Des risques extérieurs en accalmie mais toujours surveillés
Devant la presse, le Conseil de politique monétaire a jugé « modérée » la menace venue de l’international, notamment après la détente tarifaire constatée entre Washington et ses partenaires d’Asie orientale. L’apaisement des marchés de fret, conjugué à la baisse progressive du coût de l’engrais, contribue à réduire les frictions sur la balance des paiements. Toutefois, la Banque admet suivre attentivement l’évolution des taux de la Réserve fédérale américaine, facteur susceptible de ranimer le différentiel de rendements et d’attirer les capitaux hors d’Afrique orientale.
Hydroélectricité Julius Nyerere : catalyseur attendu de la croissance à 6 %
Le démarrage commercial des turbines du barrage Julius Nyerere, projet-phare de 2 115 MW sur le Rufiji, représente la colonne vertébrale de la trajectoire de croissance gouvernementale. En améliorant la sécurité énergétique et en abaissant le coût moyen du kilowattheure, l’ouvrage devrait alléger les charges des petites industries agro-alimentaires et textiles, tout en sécurisant la demande intérieure. Ce soutien à la chaîne de valeur manufacturière, couplé à l’extension du réseau ferroviaire à écartement standard vers la Zambie, conforte le scénario d’un PIB en hausse de 6 % en 2025.

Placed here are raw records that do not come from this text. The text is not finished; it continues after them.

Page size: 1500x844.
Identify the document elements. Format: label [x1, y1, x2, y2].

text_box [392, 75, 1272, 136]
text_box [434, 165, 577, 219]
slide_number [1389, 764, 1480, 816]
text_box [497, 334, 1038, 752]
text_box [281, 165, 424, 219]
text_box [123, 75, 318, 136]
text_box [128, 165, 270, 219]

La discipline budgétaire sous l’épreuve du calendrier électoral
À moins d’un semestre des élections générales, la présidente Samia Suluhu Hassan devra conjuguer ambitions sociales et prudence macroéconomique. Le cabinet a inscrit une progression des dépenses publiques de l’ordre de 9 %, principalement dirigée vers la santé et l’éducation. Le FMI, dans sa récente mission article IV, a salué la stabilité fiscale tout en rappelant la nécessité de contenir la masse salariale. Les observateurs n’excluent pas un léger gonflement du déficit courant sous l’effet de mesures de soutien ciblées, mais jugent le risque de dérapage « gérable » compte tenu de la base d’impôts indirects et des redevances minières.
Lecture régionale : effets d’entraînement et stabilité continentale
La détente monétaire tanzanienne intervient alors que plusieurs banques centrales d’Afrique centrale et australe maintiennent encore des taux élevés pour contrer la cherté de la vie. À Brazzaville, les autorités monétaires observent avec intérêt ce précédent oriental, y voyant la confirmation qu’un assouplissement gradué reste compatible avec la stabilité des prix lorsque la production agricole et énergétique en amont est consolidée. Dans l’hypothèse d’un reflux durable de l’inflation sur le continent, les économies riches en matières premières, à l’instar du Congo, pourraient bénéficier d’une fenêtre pour stimuler l’investissement privé sans heurter la confiance des bailleurs.
Perspectives régionales de moyen terme
À plus large horizon, la décision de Dar es Salaam pourrait alimenter une convergence des politiques monétaires au sein de la Communauté d’Afrique de l’Est. Les discussions sur une éventuelle union monétaire, déjà repoussées à l’horizon 2031, requièrent la stabilisation préalable des indicateurs de prix. Le geste tanzanien offre un signal de sérénité, mais la consolidation fiscale demeurera le véritable juge de paix. Sous réserve d’un climat géopolitique apaisé, la sous-région pourrait voir les flux d’IDE progresser de 10 à 15 %, selon la Banque africaine de développement, offrant ainsi un amortisseur supplémentaire face aux chocs externes.